Ich weiß nicht ob es nicht doch irgend was anderes ist was meine Rosen vernichtet.

Liebe Grüße Anna


----------



## toschbaer (8. Aug. 2008)

*AW: Wer frisst meine Seerosen ???*

Hallo Anna,
  ja diese Kois,  

Wenn sie einmal damit anfangen Seerosen zu fressen, :evil 
brauchst Du keine mehr zu pflanzen!
Die haben sie jetzt zum Fressen gern   
Oder Du richtest Dir eine extra Seerosenecke im Teich ein, indem du die Seerosen mit Steinen schützt.  
Ich habe es jetzt nach x Jahren wieder geschafft, Seerosen zum Blühen zu bekommen.  
Dafür habe ich auch einiges angestellt :
Sand -Kiesbank für Kois und __ Störe eingerichtet,    
überall __ Brunnenkresse gepflanzt (bald keine mehr zu sehen  ), verschiedenste Pflanzsorten,
sehr viele Wasserasseln, ("Leckerliieessss" für Kois und Störe),
reichlich Ecken zum Verstecken  (Kois sind unheimlich neugierige Fische) 
usw.

PS.:
Ich habe auch zwei Störe (60 + 50 cm lang), wobei ich nicht wusste, dass diese auch gerne Jungtriebe von Wasserpflanzen fressen  
Kennen auch andere Störbesitzer dieses Problem?

LG
Friedhelm


----------



## zickenkind (28. Jan. 2009)

*AW: Wer frisst meine Seerosen ???*

Hallo,

dieser Beitrag ist schon etwas ÄLTER aber habe die letzten Tage viel hier gelesen. 

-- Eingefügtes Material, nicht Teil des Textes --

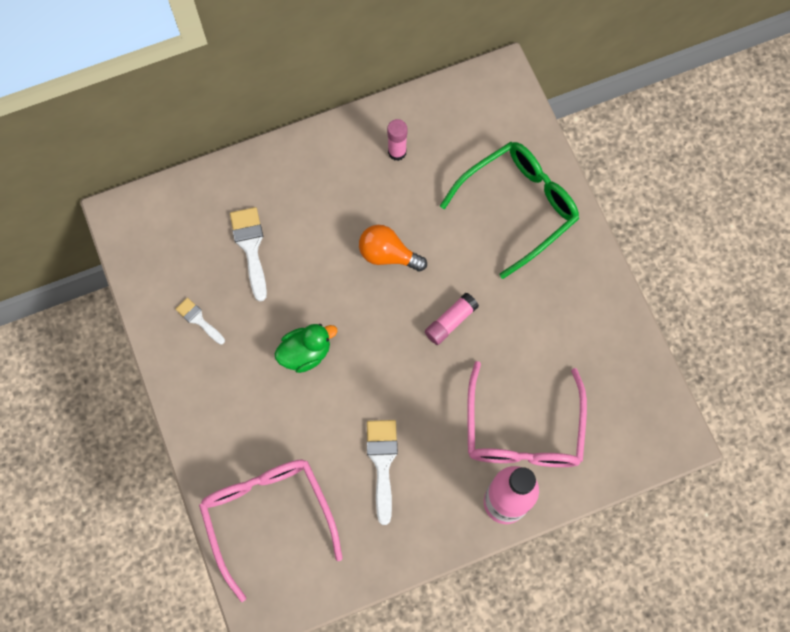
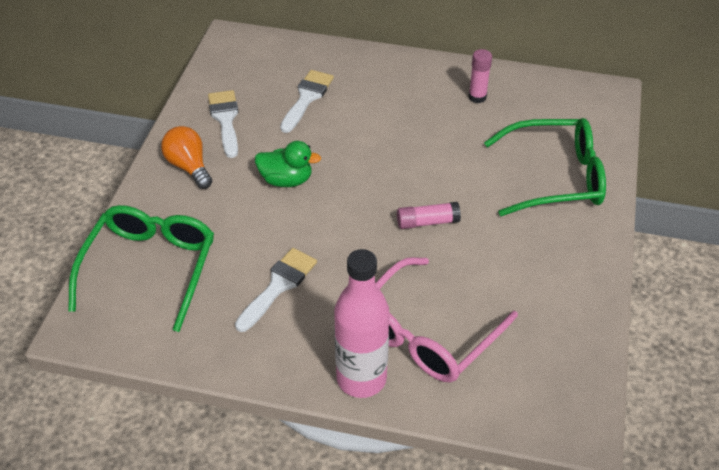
camera: 35 degrees right, 25 degrees down
(198, 320) = (225, 119): white brush -> white brush, size x1.65
(268, 515) = (150, 267): pink glasses -> green glasses
(388, 254) = (412, 153): orange light bulb -> orange light bulb (189, 167)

Hatte das mit den Seerosen auch und habe dann alle 1-2 Tage ein bis zwei Blätter vom Salatkopf zum fressen gegeben. Hat geholfen, Seerosen wurden dann in Ruhe gelassen. Salatblätter ab dem Zeitpunkt wo die ersten Triebe in den Pflanzkörben zu sehen waren.

73 Michael


----------



## Christine (28. Jan. 2009)

*AW: Wer frisst meine Seerosen ???*

Zickenkind ist auch ein hübscher Name - weiß Deine Mutter davon? 

Hallo Michael,

Herzlich :Willkommen2 bei uns - hier bist Du richtig.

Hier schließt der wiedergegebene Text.